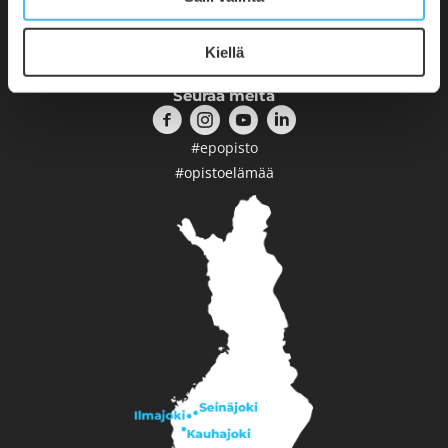
Kiellä
Etelä-Pohjanmaan Opisto
Seuraa meitä
#epopisto
#opistoelämää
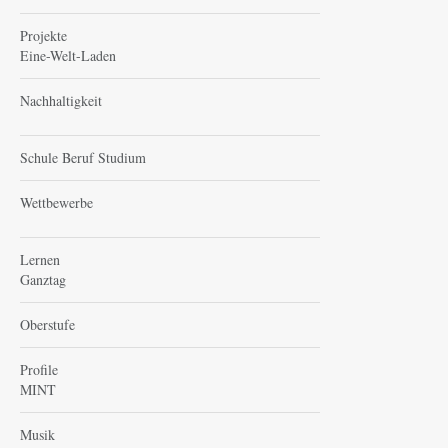
Projekte
Eine-Welt-Laden
Nachhaltigkeit
Schule Beruf Studium
Wettbewerbe
Lernen
Ganztag
Oberstufe
Profile
MINT
Musik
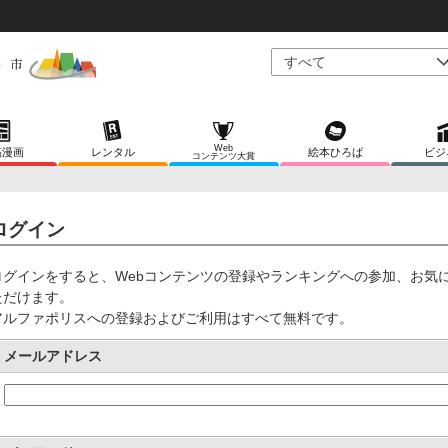
Web
稿漫画
レンタル
絵本ひろば
ビジ
コンテンツ大賞
ログイン
ログインをすると、Webコンテンツの登録やランキングへの参加、お気
ただけます。
アルファポリスへの登録およびご利用はすべて無料です。
メールアドレス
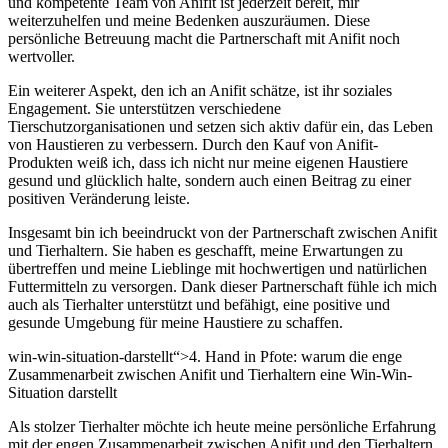
und kompetente Team von Anifit ist jederzeit bereit, mir
weiterzuhelfen und meine Bedenken⁣ auszuräumen. ‌Diese
persönliche Betreuung macht ​die ⁣Partnerschaft‍ mit‌ Anifit ​noch
wertvoller.
Ein weiterer Aspekt,‍ den ich ⁣an Anifit‍ schätze, ist⁢ ihr soziales
Engagement.‌ Sie unterstützen verschiedene
Tierschutzorganisationen ⁤und setzen sich aktiv dafür⁢ ein,⁣ das Leben
⁢von Haustieren zu verbessern.⁢ Durch den Kauf von Anifit-
Produkten weiß‌ ich,⁢ dass ich‌ nicht‌ nur meine ⁣eigenen Haustiere
gesund⁤ und​ glücklich‍ halte, sondern⁤ auch einen Beitrag zu einer
positiven Veränderung⁢ leiste.
Insgesamt bin ich​ beeindruckt⁢ von der Partnerschaft zwischen Anifit
⁤und Tierhaltern. Sie haben ⁤es geschafft, meine​ Erwartungen​ zu
übertreffen ​und ⁤meine Lieblinge mit hochwertigen und natürlichen
⁢Futtermitteln zu versorgen. ‍Dank⁢ dieser Partnerschaft fühle ich mich
auch als ​Tierhalter ‍unterstützt und⁣ befähigt, eine⁤ positive und​
gesunde‌ Umgebung für meine Haustiere‍ zu schaffen.
win-win-situation-darstellt“>4. Hand⁣ in ‍Pfote: warum die enge
Zusammenarbeit zwischen Anifit⁢ und Tierhaltern eine Win-Win-
Situation darstellt
Als ‌stolzer Tierhalter möchte ich heute ‍meine persönliche Erfahrung
mit der engen Zusammenarbeit zwischen Anifit und den ​Tierhaltern‌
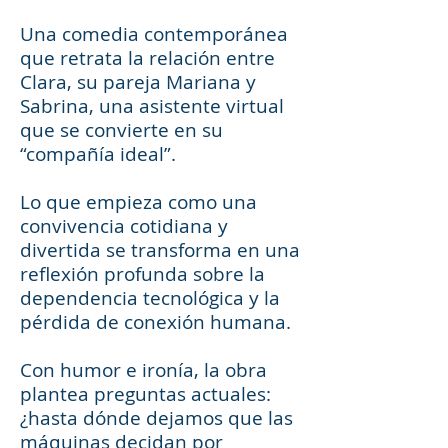
Una comedia contemporánea
que retrata la relación entre
Clara, su pareja Mariana y
Sabrina, una asistente virtual
que se convierte en su
“compañía ideal”.
Lo que empieza como una
convivencia cotidiana y
divertida se transforma en una
reflexión profunda sobre la
dependencia tecnológica y la
pérdida de conexión humana.
Con humor e ironía, la obra
plantea preguntas actuales:
¿hasta dónde dejamos que las
máquinas decidan por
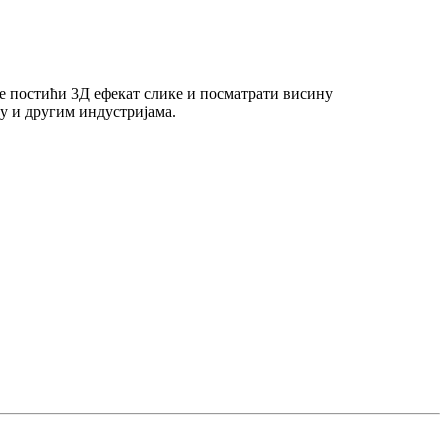
е постићи 3Д ефекат слике и посматрати висину
у и другим индустријама.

# # # # # # #

Transcribe the lines of the records exactly, from the line containing "Una comedia contemporánea" through the line containing "dependencia tecnológica y la", both included.

[ANSWER SECTION]:
Una comedia contemporánea
que retrata la relación entre
Clara, su pareja Mariana y
Sabrina, una asistente virtual
que se convierte en su
“compañía ideal”.
Lo que empieza como una
convivencia cotidiana y
divertida se transforma en una
reflexión profunda sobre la
dependencia tecnológica y la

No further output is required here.